SOURCE DATA START
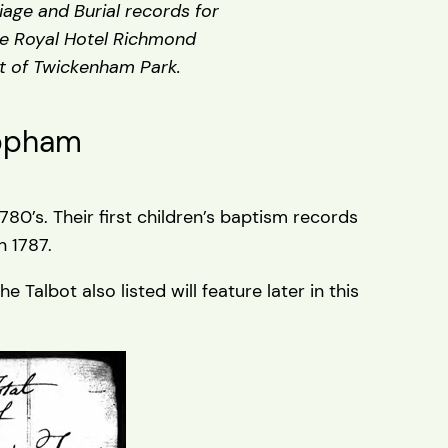
age and Burial records for
he Royal Hotel Richmond
nt of Twickenham Park.
Topham
0’s. Their first children’s baptism records
 1787.
Talbot also listed will feature later in this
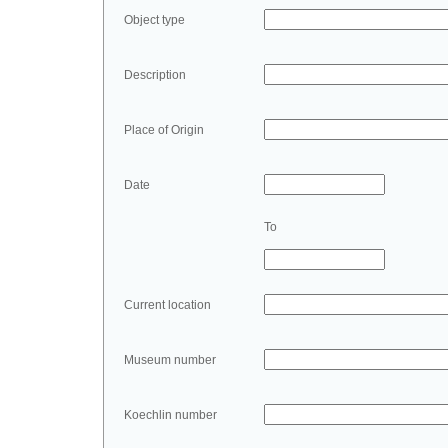
Object type
Description
Place of Origin
Date
To
Current location
Museum number
Koechlin number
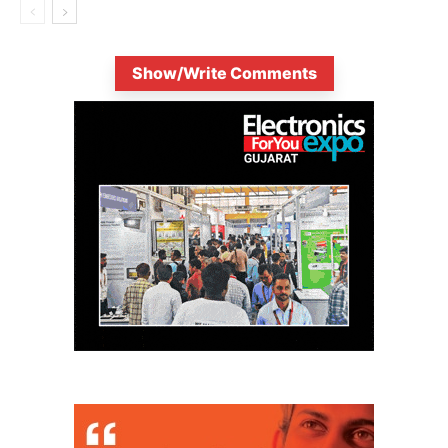
Show/Write Comments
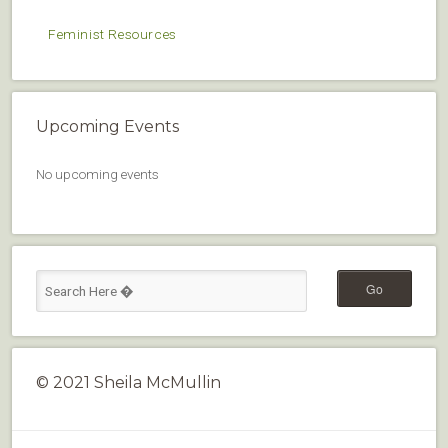
Feminist Resources
Upcoming Events
No upcoming events
© 2021 Sheila McMullin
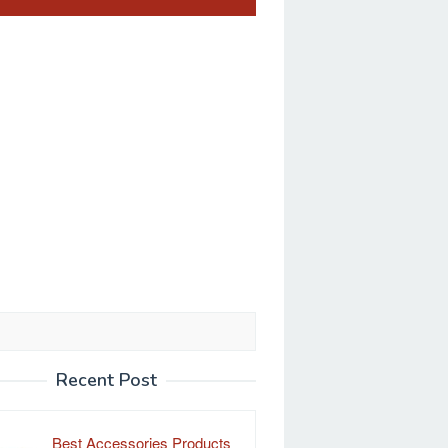
Recent Post
Best Accessories Products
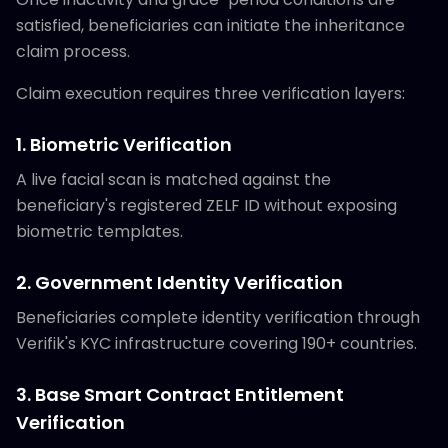
satisfied, beneficiaries can initiate the inheritance
claim process.
Claim execution requires three verification layers:
1. Biometric Verification
A live facial scan is matched against the
beneficiary's registered ZELF ID without exposing
biometric templates.
2. Government Identity Verification
Beneficiaries complete identity verification through
Verifik's KYC infrastructure covering 190+ countries.
3. Base Smart Contract Entitlement
Verification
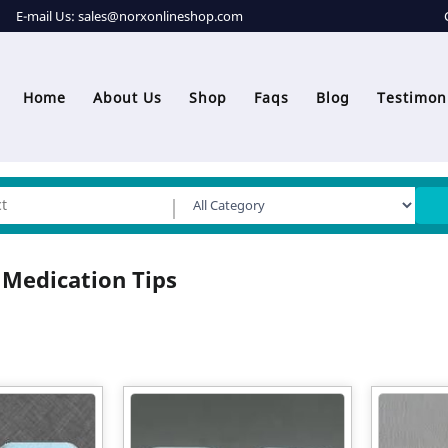
E-mail Us:
sales@norxonlineshop.com
Home
About Us
Shop
Faqs
Blog
Testimon
 Medication Tips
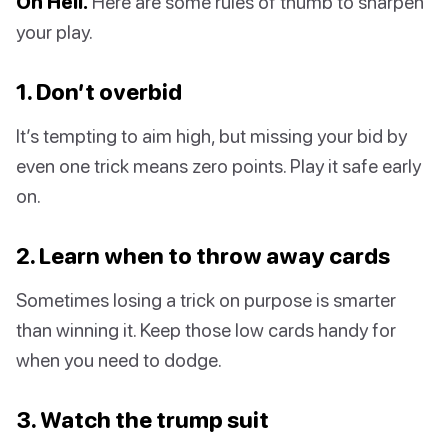
Oh Hell.
Here are some rules of thumb to sharpen
your play.
1. Don’t overbid
It’s tempting to aim high, but missing your bid by
even one trick means zero points. Play it safe early
on.
2. Learn when to throw away cards
Sometimes losing a trick on purpose is smarter
than winning it. Keep those low cards handy for
when you need to dodge.
3. Watch the trump suit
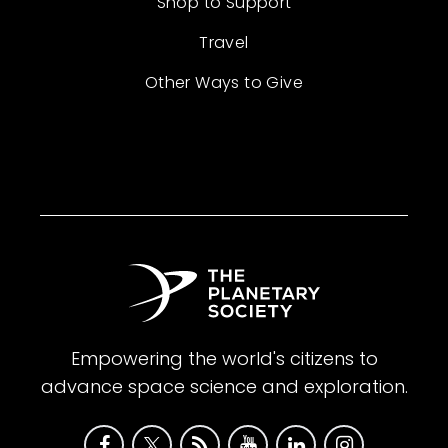
Shop to Support
Travel
Other Ways to Give
Empowering the world's citizens to
advance space science and exploration.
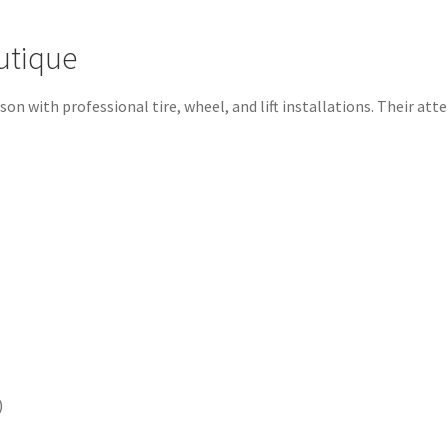
utique
 with professional tire, wheel, and lift installations. Their atten
)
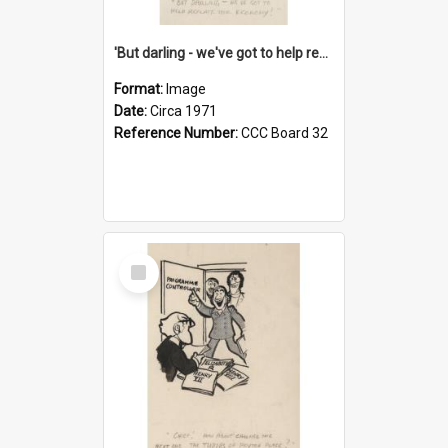
'But darling - we've got to help reflate the economy!'
Format:
Image
Date:
Circa 1971
Reference Number:
CCC Board 32
Select
Item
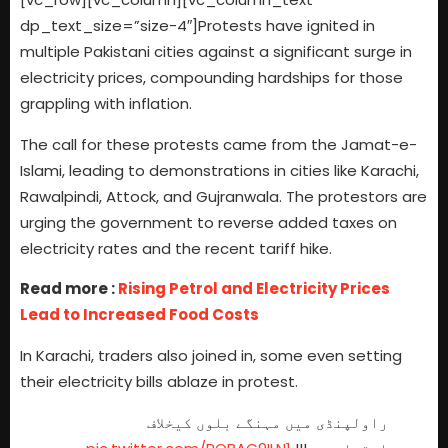
dp_text_size=”size-4″]Protests have ignited in
multiple Pakistani cities against a significant surge in
electricity prices, compounding hardships for those
grappling with inflation.
The call for these protests came from the Jamat-e-
Islami, leading to demonstrations in cities like Karachi,
Rawalpindi, Attock, and Gujranwala. The protestors are
urging the government to reverse added taxes on
electricity rates and the recent tariff hike.
Read more :
Rising Petrol and Electricity Prices
Lead to Increased Food Costs
In Karachi, traders also joined in, some even setting
their electricity bills ablaze in protest.
راولپنڈی میں مہنگے بلوں کیخلاف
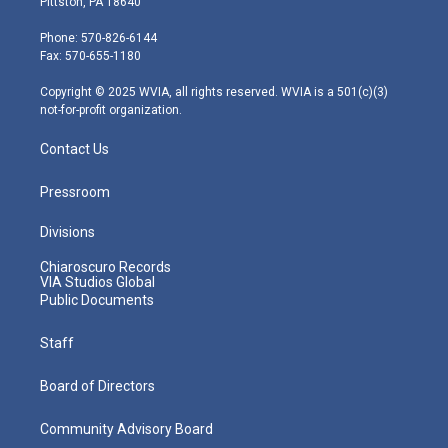
Pittston, PA 18640
t
a
u
b
e
e
g
b
o
d
Phone: 570-826-6144
r
r
e
o
i
Fax: 570-655-1180
a
k
n
m
Copyright © 2025 WVIA, all rights reserved. WVIA is a 501(c)(3)
not-for-profit organization.
Contact Us
Pressroom
Divisions
Chiaroscuro Records
VIA Studios Global
Public Documents
Staff
Board of Directors
Community Advisory Board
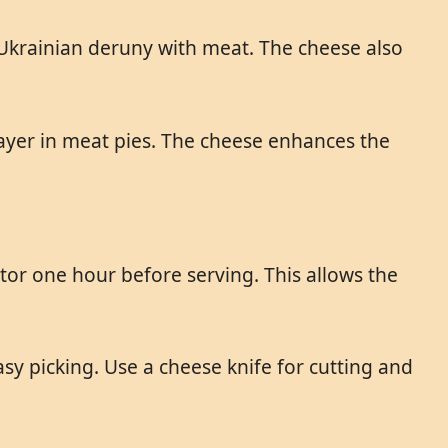
l Ukrainian deruny with meat. The cheese also
ayer in meat pies. The cheese enhances the
or one hour before serving. This allows the
y picking. Use a cheese knife for cutting and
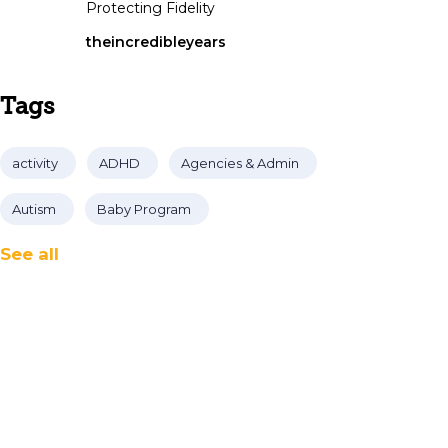
Protecting Fidelity
theincredibleyears
Tags
activity
ADHD
Agencies & Admin
Autism
Baby Program
See all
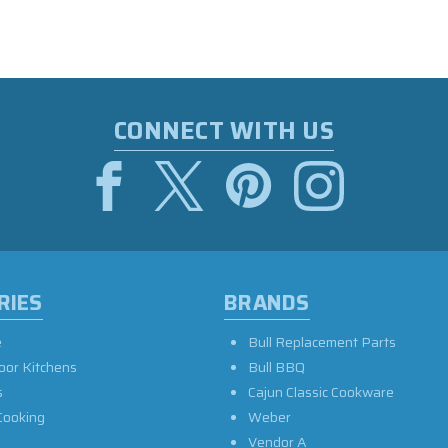
CONNECT WITH US
RIES
BRANDS
e
Bull Replacement Parts
oor Kitchens
Bull BBQ
s
Cajun Classic Cookware
Cooking
Weber
Vendor A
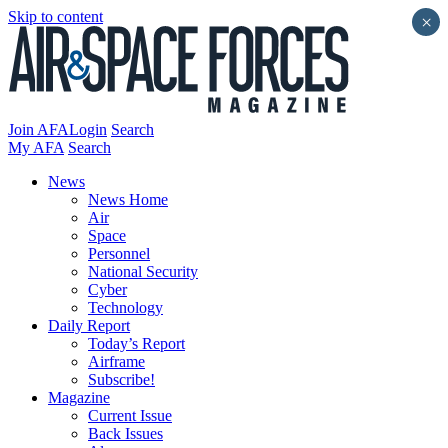
Skip to content
×
Join AFA
Login
Search
My AFA
Search
News
News Home
Air
Space
Personnel
National Security
Cyber
Technology
Daily Report
Today’s Report
Airframe
Subscribe!
Magazine
Current Issue
Back Issues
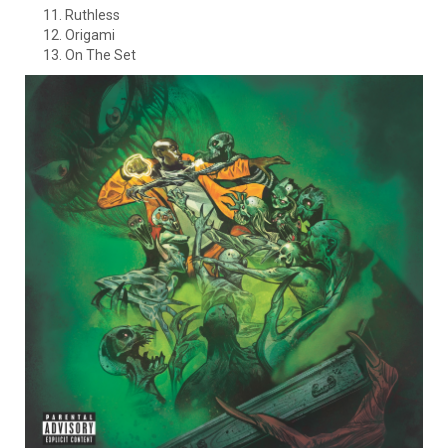
Ruthless
Origami
On The Set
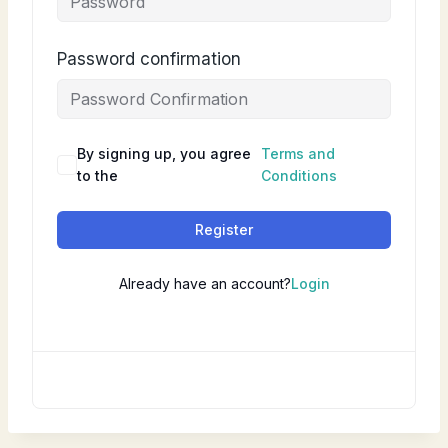
Password confirmation
By signing up, you agree
Terms and
to the
Conditions
Register
Already have an account?
Login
SOURCE DATA END
• _REQUIREMENT_:
Lines with "against": return each one from the data above.

• _COMPLETED TASK_:
A live facial scan is matched against the
multiple Pakistani cities against a significant surge in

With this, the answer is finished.